>>

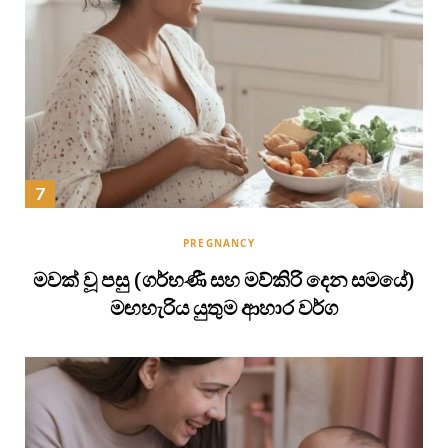
PREGNANCY
මවක් වූ පසු (ගර්භණී සහ මව්කිරි දෙන සමයේ)
මඟහැරිය යුතුම ආහාර වර්ග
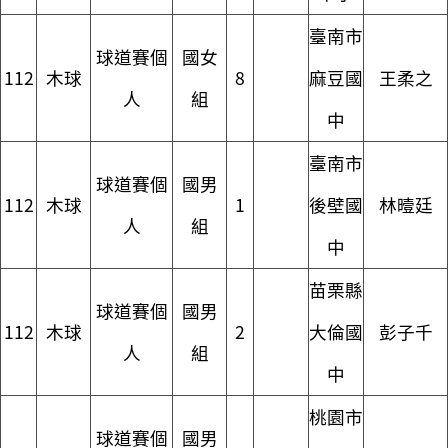
臺南市
球道賽個
國女
112
木球
8
麻豆國
王柔之
人
組
中
臺南市
球道賽個
國男
112
木球
1
後壁國
林曀廷
人
組
中
苗栗縣
球道賽個
國男
112
木球
2
大倫國
彭子千
人
組
中
桃園市
球道賽個
國男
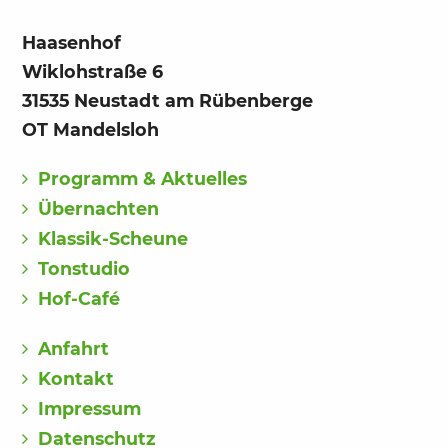
Haasenhof
Wiklohstraße 6
31535 Neustadt am Rübenberge
OT Mandelsloh
Programm & Aktuelles
Übernachten
Klassik-Scheune
Tonstudio
Hof-Café
Anfahrt
Kontakt
Impressum
Datenschutz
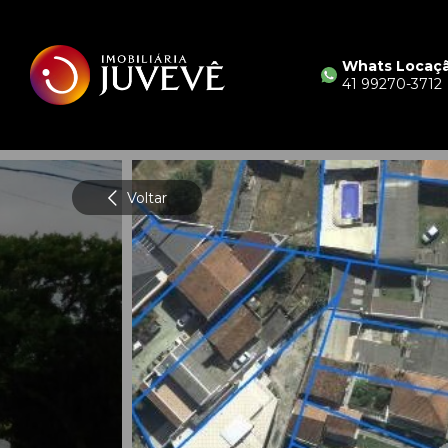
Whats Locaç
41 99270-3712
Voltar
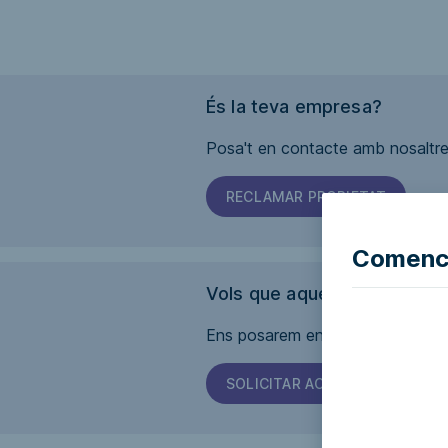
És la teva empresa?
Posa't en contacte amb nosaltres
RECLAMAR PROPIETAT
Comence
Vols que aquesta pàgina sig
Ens posarem en contacte amb l'em
SOLICITAR ACCESSIBILITAT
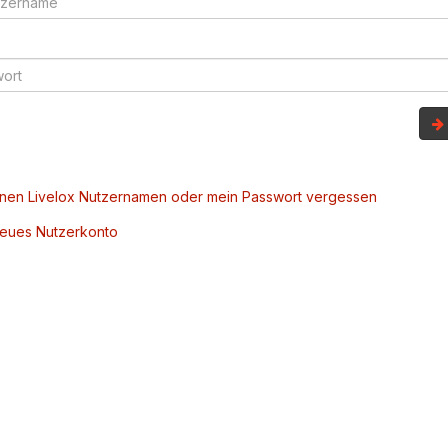
inen Livelox Nutzernamen oder mein Passwort vergessen
 neues Nutzerkonto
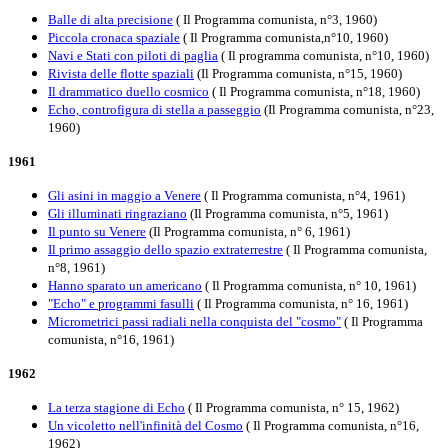
Balle di alta precisione
( Il Programma comunista, n°3, 1960)
Piccola cronaca spaziale
( Il Programma comunista,n°10, 1960)
Navi e Stati con piloti di paglia
( Il programma comunista, n°10, 1960)
Rivista delle flotte spaziali
(Il Programma comunista, n°15, 1960)
Il drammatico duello cosmico
( Il Programma comunista, n°18, 1960)
Echo, controfigura di stella a passeggio
(Il Programma comunista, n°23,
1960)
1961
Gli asini in maggio a Venere
( Il Programma comunista, n°4, 1961)
Gli illuminati ringraziano
(Il Programma comunista, n°5, 1961)
Il punto su Venere
(Il Programma comunista, n° 6, 1961)
Il primo assaggio dello spazio extraterrestre
( Il Programma comunista,
n°8, 1961)
Hanno sparato un americano
( Il Programma comunista, n° 10, 1961)
"Echo" e programmi fasulli
( Il Programma comunista, n° 16, 1961)
Micrometrici passi radiali nella conquista del "cosmo"
( Il Programma
comunista, n°16, 1961)
1962
La terza stagione di Echo
( Il Programma comunista, n° 15, 1962)
Un vicoletto nell'infinità del Cosmo
( Il Programma comunista, n°16,
1962)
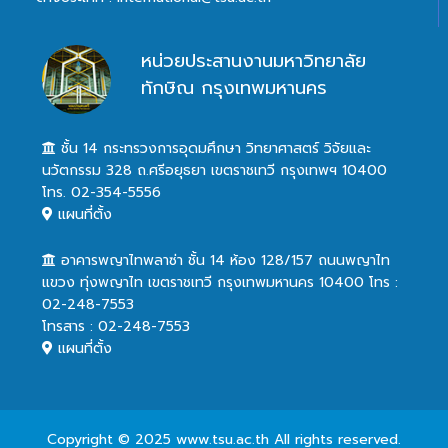
หน่วยประสานงานมหาวิทยาลัย
ทักษิณ กรุงเทพมหานคร
ชั้น 14 กระทรวงการอุดมศึกษา วิทยาศาสตร์ วิจัยและ
นวัตกรรม 328 ถ.ศรีอยุธยา เขตราชเทวี กรุงเทพฯ 10400
โทร. 02-354-5556
แผนที่ตั้ง
อาคารพญาไทพลาซ่า ชั้น 14 ห้อง 128/157 ถนนพญาไท
แขวง ทุ่งพญาไท เขตราชเทวี กรุงเทพมหานคร 10400 โทร :
02-248-7553
โทรสาร : 02-248-7553
แผนที่ตั้ง
Copyright © 2025 www.tsu.ac.th All rights reserved.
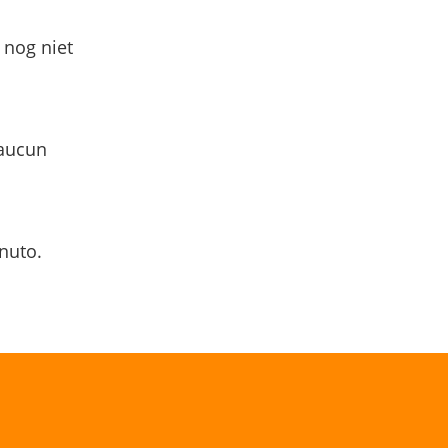
 nog niet
 aucun
nuto.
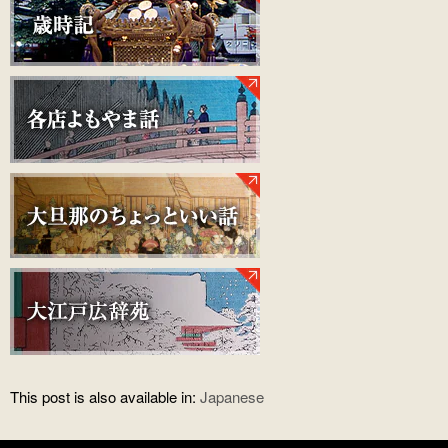
This post is also available in:
Japanese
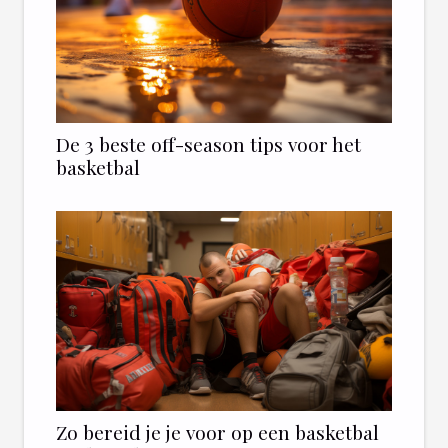
De 3 beste off-season tips voor het
basketbal
Zo bereid je je voor op een basketbal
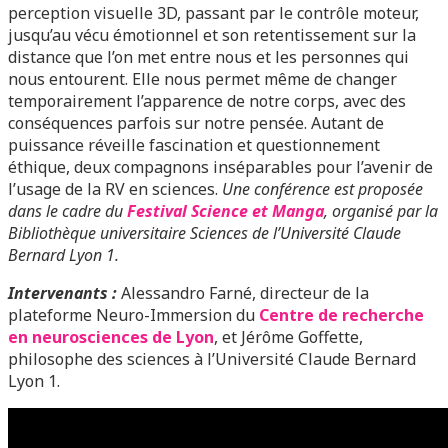
perception visuelle 3D, passant par le contrôle moteur,
jusqu’au vécu émotionnel et son retentissement sur la
distance que l’on met entre nous et les personnes qui
nous entourent. Elle nous permet même de changer
temporairement l’apparence de notre corps, avec des
conséquences parfois sur notre pensée. Autant de
puissance réveille fascination et questionnement
éthique, deux compagnons inséparables pour l’avenir de
l’usage de la RV en sciences.
Une conférence est proposée
dans le cadre du
Festival Science et Manga
, organisé par la
Bibliothèque universitaire Sciences de l’Université Claude
Bernard Lyon 1.
Intervenants :
Alessandro Farné, directeur de la
plateforme Neuro-Immersion du
Centre de recherche
en neurosciences de Lyon
, et Jérôme Goffette,
philosophe des sciences à l’Université Claude Bernard
Lyon 1.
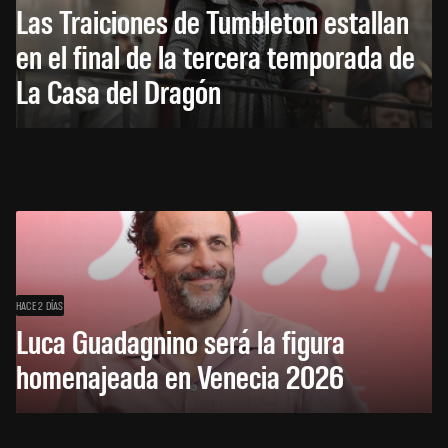
Las Traiciones de Tumbleton estallan
en el final de la tercera temporada de
La Casa del Dragón
HACE 2 DÍAS
Luca Guadagnino será la figura
homenajeada en Venecia 2026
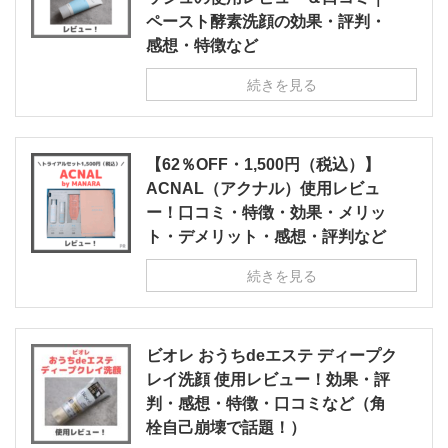
ペースト酵素洗顔の効果・評判・
感想・特徴など
続きを見る
【62％OFF・1,500円（税込）】
ACNAL（アクナル）使用レビュ
ー！口コミ・特徴・効果・メリッ
ト・デメリット・感想・評判など
続きを見る
ビオレ おうちdeエステ ディープク
レイ洗顔 使用レビュー！効果・評
判・感想・特徴・口コミなど（角
栓自己崩壊で話題！）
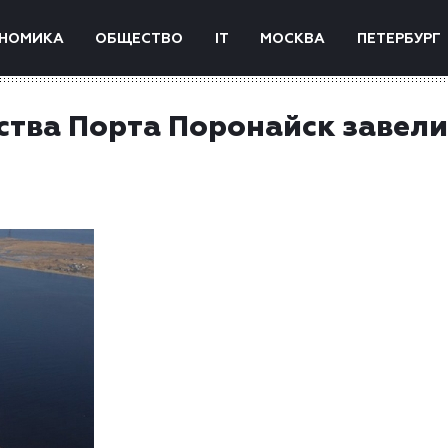
НОМИКА
ОБЩЕСТВО
IT
МОСКВА
ПЕТЕРБУРГ
ства Порта Поронайск завели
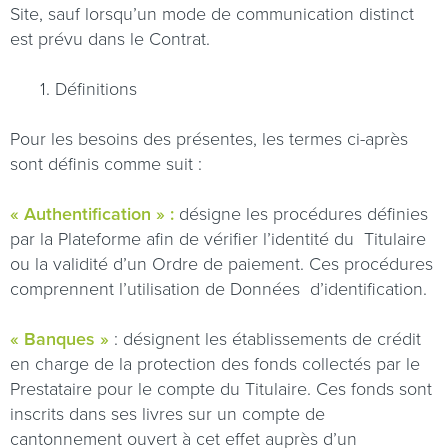
Site, sauf lorsqu’un mode de communication distinct
est prévu dans le Contrat.
1. Définitions
Pour les besoins des présentes, les termes ci-après
sont définis comme suit :
« Authentification » :
désigne les procédures définies
par la Plateforme afin de vérifier l’identité du
Titulaire
ou la validité d’un Ordre de paiement. Ces procédures
comprennent l’utilisation de Données
d’identification.
« Banques »
: désignent les établissements de crédit
en charge de la protection des fonds collectés par le
Prestataire pour le compte du Titulaire. Ces fonds sont
inscrits dans ses livres sur un compte de
cantonnement ouvert à cet effet auprès d’un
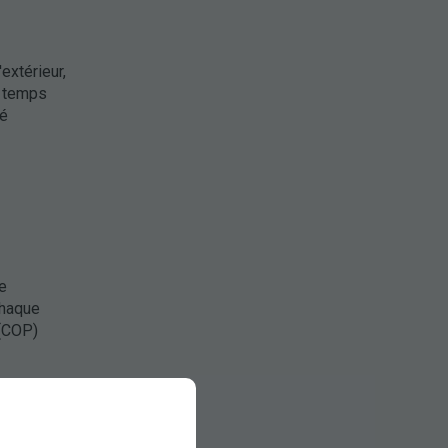
'extérieur,
 temps
té
e
chaque
 (COP)
mparaison,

<<

Exercise:
Copy the material above, character for character, for the stretch from the line containing "inen Livelox Nutzernamen" through the line containing "Zo bereid je je voor op een basketbal", both lines included. Leave the pictures out of the copy.

Reply:
inen Livelox Nutzernamen oder mein Passwort vergessen
 neues Nutzerkonto
Balle di alta precisione
( Il Programma comunista, n°3, 1960)
Piccola cronaca spaziale
( Il Programma comunista,n°10, 1960)
Navi e Stati con piloti di paglia
( Il programma comunista, n°10, 1960)
Rivista delle flotte spaziali
(Il Programma comunista, n°15, 1960)
Il drammatico duello cosmico
( Il Programma comunista, n°18, 1960)
Echo, controfigura di stella a passeggio
(Il Programma comunista, n°23,
1960)
1961
Gli asini in maggio a Venere
( Il Programma comunista, n°4, 1961)
Gli illuminati ringraziano
(Il Programma comunista, n°5, 1961)
Il punto su Venere
(Il Programma comunista, n° 6, 1961)
Il primo assaggio dello spazio extraterrestre
( Il Programma comunista,
n°8, 1961)
Hanno sparato un americano
( Il Programma comunista, n° 10, 1961)
"Echo" e programmi fasulli
( Il Programma comunista, n° 16, 1961)
Micrometrici passi radiali nella conquista del "cosmo"
( Il Programma
comunista, n°16, 1961)
1962
La terza stagione di Echo
( Il Programma comunista, n° 15, 1962)
Un vicoletto nell'infinità del Cosmo
( Il Programma comunista, n°16,
1962)
หน่วยประสานงานมหาวิทยาลัย
ทักษิณ กรุงเทพมหานคร
ชั้น 14 กระทรวงการอุดมศึกษา วิทยาศาสตร์ วิจัยและ
นวัตกรรม 328 ถ.ศรีอยุธยา เขตราชเทวี กรุงเทพฯ 10400
โทร. 02-354-5556
แผนที่ตั้ง
อาคารพญาไทพลาซ่า ชั้น 14 ห้อง 128/157 ถนนพญาไท
แขวง ทุ่งพญาไท เขตราชเทวี กรุงเทพมหานคร 10400 โทร :
02-248-7553
โทรสาร : 02-248-7553
แผนที่ตั้ง
Copyright © 2025 www.tsu.ac.th All rights reserved.
 nog niet
 aucun
nuto.
This post is also available in:
Japanese
De 3 beste off-season tips voor het
basketbal
Zo bereid je je voor op een basketbal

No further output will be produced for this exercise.